I’ve been hanging out in Driggs, Idaho for the last few weeks, and I decided to look up Ben Winship, a nationally known bluegrass mandolinist, guitarist, and banjoist, who I…

I’ve been hanging out in Driggs, Idaho for the last few weeks, and I decided to look up Ben Winship, a nationally known bluegrass mandolinist, guitarist, and banjoist, who I last played with in a jam at the Grand Targhee Bluegrass Festival in August 2001 (the same festival where I closed the show in an onstage jam with Tony Furtado’s band and harmonica player Jeff Newsom; it was a fun day).

I found out that Ben was playing with Margo Valiante, a singer/guitarist, at the Trap Bar at Grand Targhee, and I went there Monday night.  I checked out the duo during the first set–good stuff, including a cool bluegrass version of the Police’s “Canary in a Coal Mine”.  I introduced myself on the first break, and Ben asked me to join them for the second set.
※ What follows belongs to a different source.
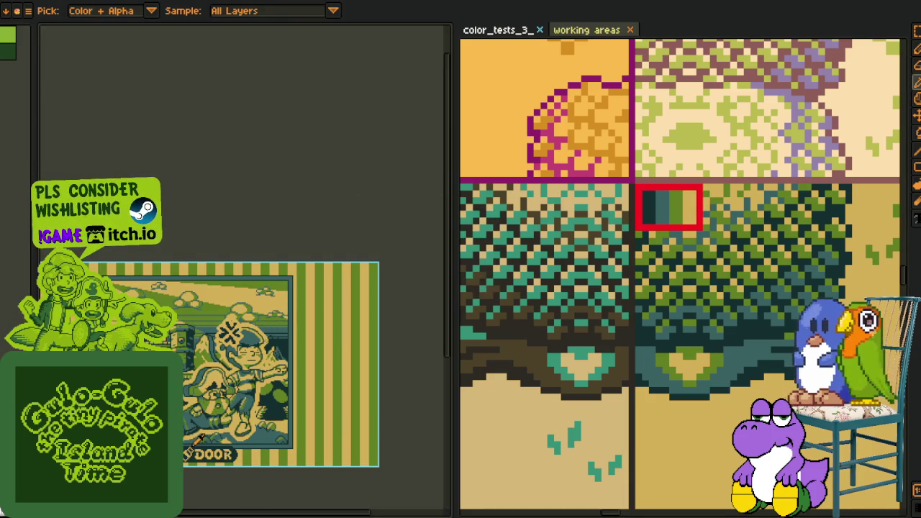
pyautogui.scroll(2, 218, 446)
This wasn’t hard-core bluegrass; if it was, you can bet no $%^&* harp players would have been allowed.  Also, the tempos weren’t in the stratospheric range that you’d hear from Ricky Skaggs’s band.  But that was fine with me; I have a hard enough time breathing at 7000 feet above sea level anyway.  The music was a lot of fun to play, and I had a really fine time with one tune in particular, a ballad in G minor where I played the CX12 chromatic harp.  I tell you, friends, if you want to blow people’s minds there’s nothing like a diatonic harp, preferably amped and way out front; but if you want to break their hearts, play a chromatic on a slow song with a big, minor melody, and watch their faces go rapt as they realize for the first time how sad and awesomely beautiful life really is. Or so it seems.

It was a fun jam, and on my way out I ran into Jeff Newsom, who was checking out the sound system for a seminar he’s teaching soon.  The Teton Valley has more than its share of good music for such a remote and underpopulated place, and all that is fine with me.